* **Spatial edit records**:
━━━━━━━━━━━━━━━━━━━━
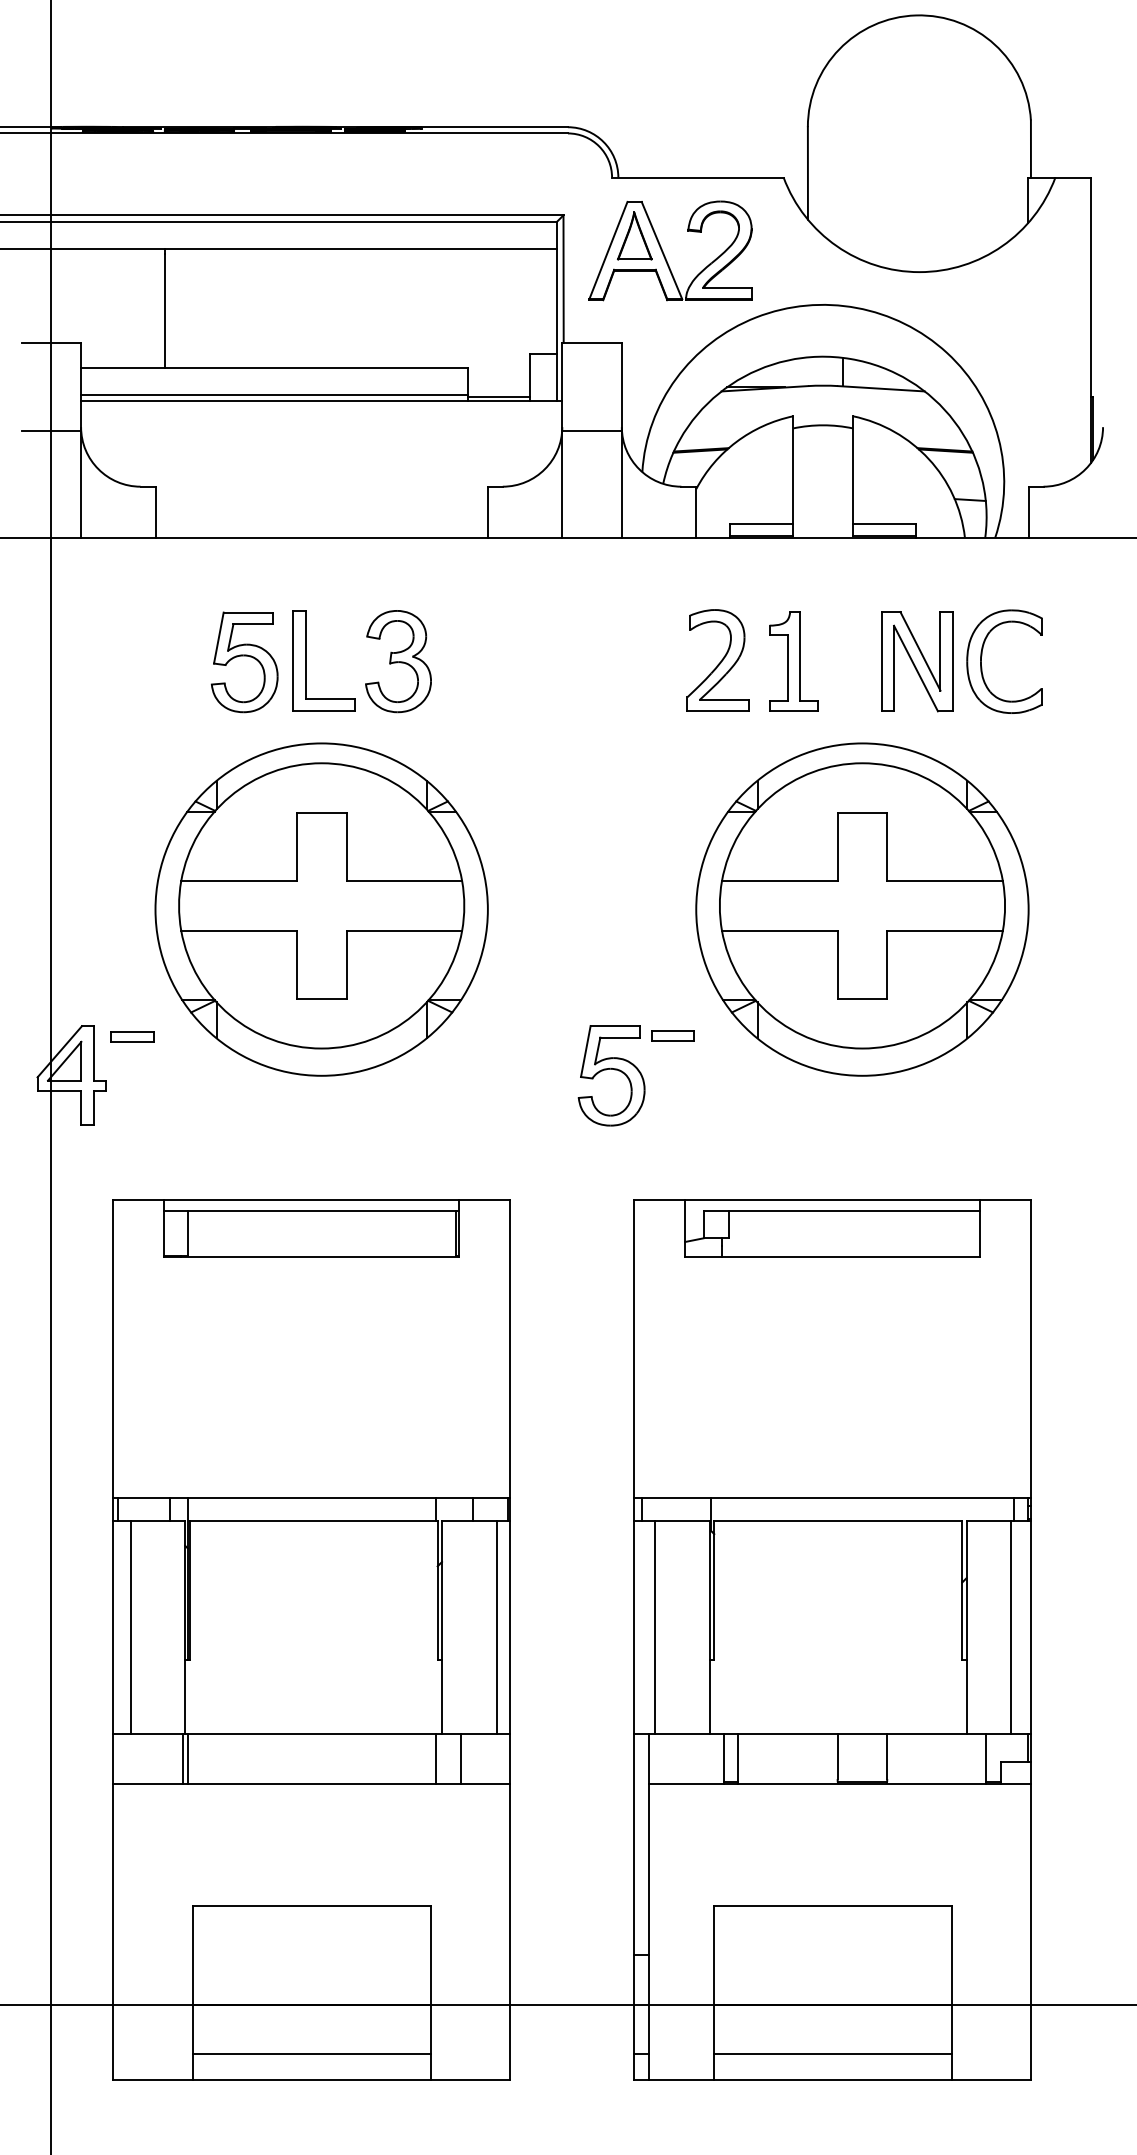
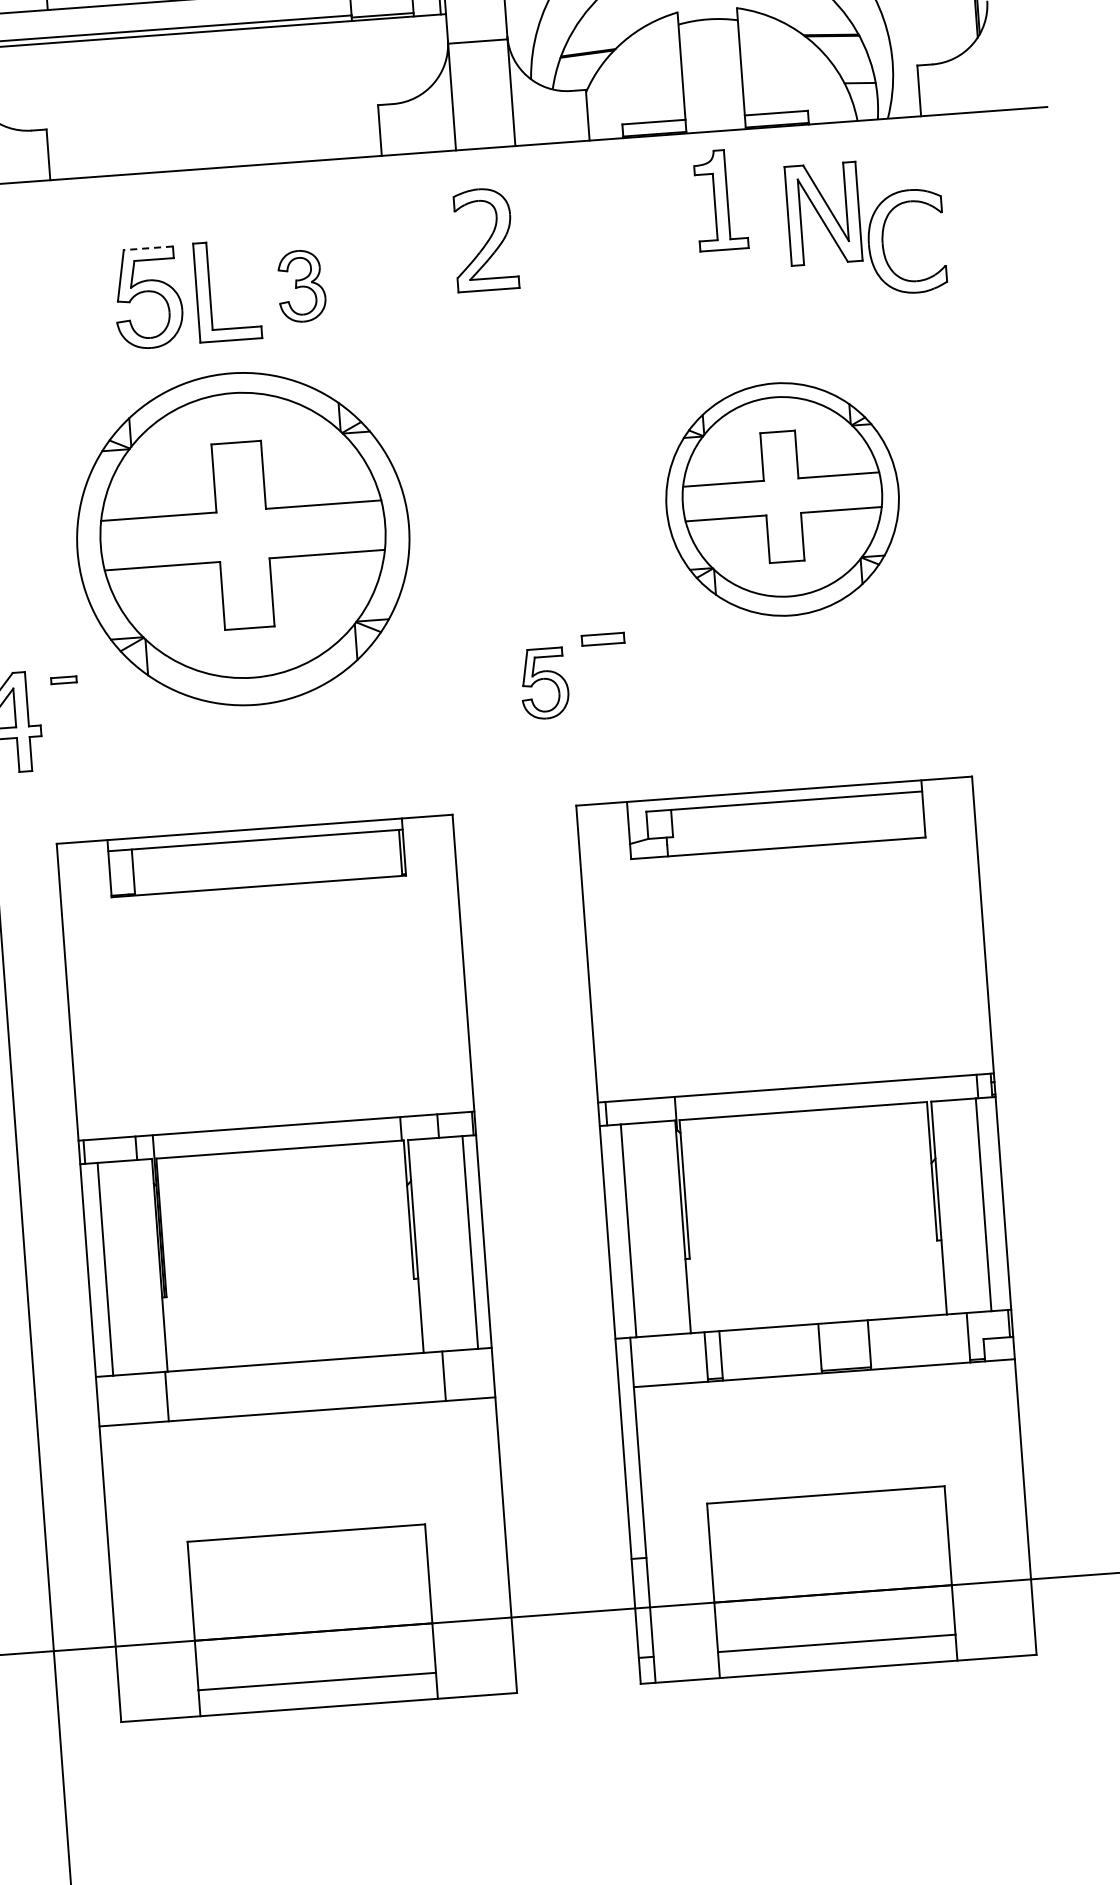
line: (248, 612) -> (148, 248), solid -> dashed
part: (717, 660) -> (484, 239), moved
part: (398, 661) -> (301, 286), size x0.7
part: (793, 661) -> (720, 200), moved
part: (917, 661) -> (823, 213), moved
part: (862, 909) -> (782, 499), size x0.7
part: (132, 1036) -> (63, 679), size x0.6
part: (611, 1075) -> (544, 683), size x0.7
line: (187, 1759) -> (171, 1396), removed
line: (435, 1759) -> (419, 1378), removed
━━━━━━━━━━━━━━━━━━━━
* **Task details**: The reply must hold each line of the records verbatim and no pictures.

* **Your solution**:
line: (248, 612) -> (148, 248), solid -> dashed
part: (717, 660) -> (484, 239), moved
part: (398, 661) -> (301, 286), size x0.7
part: (793, 661) -> (720, 200), moved
part: (917, 661) -> (823, 213), moved
part: (862, 909) -> (782, 499), size x0.7
part: (132, 1036) -> (63, 679), size x0.6
part: (611, 1075) -> (544, 683), size x0.7
line: (187, 1759) -> (171, 1396), removed
line: (435, 1759) -> (419, 1378), removed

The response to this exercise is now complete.